Dari aspek bisnis media, semangat jurnalisme ala media-media tersebut (pro bank NTT, red) dapat dipahami, karena diduga pemberitaan mereka berbasis jasa (yakni berdasarkan ikatan kontrak kerjasama atau juga diupah dengan iklan atau advertorial, red), atau juga diduga sebagai bagian upaya cari perhatian wartawan/media untuk mendapatkan dukungan materil dari bank NTT.

Namun kedua, dari aspek jurnalistik, praktek jurnalisme dengan semangat puja-puji (berlebihan atau terlalu melebih-lebihkan, red) tanpa daya kritis terhadap situasi dan kondisi ragam persoalan dugaan korupsi yang mengancam kehancuran bank NTT, sama saja dengan menjalankan praktek jurnalisme bodoh dan bebal alias jurnalisme dungu atau istilah orang Kupang bilang pemberitaan buta, tuli dan baingao.

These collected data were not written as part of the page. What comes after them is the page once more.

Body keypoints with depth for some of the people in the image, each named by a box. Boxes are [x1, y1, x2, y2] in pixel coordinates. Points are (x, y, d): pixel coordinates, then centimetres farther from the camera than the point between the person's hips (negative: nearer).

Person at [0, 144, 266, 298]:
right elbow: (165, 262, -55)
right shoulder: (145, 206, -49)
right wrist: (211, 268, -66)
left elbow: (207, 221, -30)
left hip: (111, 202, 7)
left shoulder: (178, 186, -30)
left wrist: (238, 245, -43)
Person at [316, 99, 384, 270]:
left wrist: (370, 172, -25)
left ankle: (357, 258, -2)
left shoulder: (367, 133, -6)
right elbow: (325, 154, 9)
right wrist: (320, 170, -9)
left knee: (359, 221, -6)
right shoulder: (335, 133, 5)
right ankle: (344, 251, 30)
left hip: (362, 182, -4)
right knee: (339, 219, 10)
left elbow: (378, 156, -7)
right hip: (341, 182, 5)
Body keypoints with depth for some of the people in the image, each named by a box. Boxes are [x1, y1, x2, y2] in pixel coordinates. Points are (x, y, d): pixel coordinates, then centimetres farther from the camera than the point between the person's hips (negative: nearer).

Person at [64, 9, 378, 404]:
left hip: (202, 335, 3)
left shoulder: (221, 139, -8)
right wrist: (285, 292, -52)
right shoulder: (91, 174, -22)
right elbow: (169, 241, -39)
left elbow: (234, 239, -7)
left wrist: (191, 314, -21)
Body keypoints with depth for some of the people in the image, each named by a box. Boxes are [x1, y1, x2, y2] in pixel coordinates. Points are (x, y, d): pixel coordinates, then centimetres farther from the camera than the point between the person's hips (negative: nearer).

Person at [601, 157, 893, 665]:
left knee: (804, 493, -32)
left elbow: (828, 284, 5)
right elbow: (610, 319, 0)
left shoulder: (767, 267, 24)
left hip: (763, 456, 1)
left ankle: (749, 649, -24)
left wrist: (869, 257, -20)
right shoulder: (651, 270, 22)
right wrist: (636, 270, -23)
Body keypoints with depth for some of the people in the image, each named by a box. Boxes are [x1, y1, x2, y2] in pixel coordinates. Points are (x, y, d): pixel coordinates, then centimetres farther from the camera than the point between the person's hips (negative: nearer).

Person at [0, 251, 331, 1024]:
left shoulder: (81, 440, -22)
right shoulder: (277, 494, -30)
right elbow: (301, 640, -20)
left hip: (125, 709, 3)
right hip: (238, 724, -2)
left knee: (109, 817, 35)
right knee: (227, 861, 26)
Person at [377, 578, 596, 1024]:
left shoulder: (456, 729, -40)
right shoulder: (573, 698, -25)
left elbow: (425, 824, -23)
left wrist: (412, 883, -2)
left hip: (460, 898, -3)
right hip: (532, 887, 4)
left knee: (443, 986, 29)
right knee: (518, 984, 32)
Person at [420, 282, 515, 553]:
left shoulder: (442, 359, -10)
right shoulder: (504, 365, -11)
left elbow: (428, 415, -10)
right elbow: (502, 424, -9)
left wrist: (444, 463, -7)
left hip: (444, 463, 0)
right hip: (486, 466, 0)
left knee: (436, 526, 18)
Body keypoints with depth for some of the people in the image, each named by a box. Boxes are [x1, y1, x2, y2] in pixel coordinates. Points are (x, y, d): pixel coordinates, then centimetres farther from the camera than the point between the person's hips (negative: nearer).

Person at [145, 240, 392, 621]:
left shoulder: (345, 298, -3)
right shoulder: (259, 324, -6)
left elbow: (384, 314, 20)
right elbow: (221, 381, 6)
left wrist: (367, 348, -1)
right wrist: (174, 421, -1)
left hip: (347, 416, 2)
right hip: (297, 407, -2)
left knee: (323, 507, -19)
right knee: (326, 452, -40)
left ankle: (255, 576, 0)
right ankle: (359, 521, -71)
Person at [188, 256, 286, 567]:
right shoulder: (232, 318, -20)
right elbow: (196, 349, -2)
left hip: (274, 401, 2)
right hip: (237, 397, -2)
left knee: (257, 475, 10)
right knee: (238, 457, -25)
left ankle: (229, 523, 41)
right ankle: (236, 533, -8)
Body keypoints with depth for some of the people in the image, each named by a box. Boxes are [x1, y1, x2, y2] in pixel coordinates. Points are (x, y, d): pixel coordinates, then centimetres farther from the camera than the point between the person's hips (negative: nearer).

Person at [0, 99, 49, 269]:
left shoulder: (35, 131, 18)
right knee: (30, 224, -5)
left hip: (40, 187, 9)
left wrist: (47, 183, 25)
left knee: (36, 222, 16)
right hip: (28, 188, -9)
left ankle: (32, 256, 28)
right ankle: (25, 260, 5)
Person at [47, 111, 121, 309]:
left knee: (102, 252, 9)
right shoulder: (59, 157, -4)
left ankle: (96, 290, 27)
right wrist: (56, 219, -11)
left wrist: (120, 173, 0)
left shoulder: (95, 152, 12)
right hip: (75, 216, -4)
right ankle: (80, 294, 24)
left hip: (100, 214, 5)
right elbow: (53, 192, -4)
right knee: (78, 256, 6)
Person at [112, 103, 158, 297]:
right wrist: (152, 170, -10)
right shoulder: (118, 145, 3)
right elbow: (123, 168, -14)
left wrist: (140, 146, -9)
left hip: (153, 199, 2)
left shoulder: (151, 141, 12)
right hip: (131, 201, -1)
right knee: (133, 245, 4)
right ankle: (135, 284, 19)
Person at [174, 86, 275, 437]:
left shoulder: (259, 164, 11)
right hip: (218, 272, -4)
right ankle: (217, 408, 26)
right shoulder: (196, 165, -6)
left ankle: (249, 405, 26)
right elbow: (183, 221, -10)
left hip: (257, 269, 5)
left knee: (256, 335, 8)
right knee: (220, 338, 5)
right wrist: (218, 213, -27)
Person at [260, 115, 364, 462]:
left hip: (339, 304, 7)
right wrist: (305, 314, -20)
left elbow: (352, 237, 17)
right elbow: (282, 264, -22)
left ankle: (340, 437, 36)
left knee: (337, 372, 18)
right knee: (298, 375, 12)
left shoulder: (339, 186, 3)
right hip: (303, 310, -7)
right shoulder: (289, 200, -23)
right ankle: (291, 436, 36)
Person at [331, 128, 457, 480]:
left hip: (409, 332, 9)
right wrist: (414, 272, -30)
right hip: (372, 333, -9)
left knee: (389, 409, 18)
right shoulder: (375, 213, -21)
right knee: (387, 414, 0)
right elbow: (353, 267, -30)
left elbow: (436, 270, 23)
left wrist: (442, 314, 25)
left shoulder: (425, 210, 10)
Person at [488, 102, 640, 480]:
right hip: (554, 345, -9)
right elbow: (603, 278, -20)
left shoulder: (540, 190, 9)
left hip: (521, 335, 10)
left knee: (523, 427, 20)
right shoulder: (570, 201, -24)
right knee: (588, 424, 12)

Sekali lagi Angela Phillip (2019) menyebutnya sebagai praktek pemberitaan asal tayang tanpa daya kritis atas konten yang belum teruji kebenarannya, tanpa didalami dengan pertanyaan “siapa yang diuntungkan dan siapa yang dirugikan (dari pemberitaan, red) serta dimana letak kebenaran sesunggunya yang sedang disembunyikan dan siapa yang paling bertanggungjawab?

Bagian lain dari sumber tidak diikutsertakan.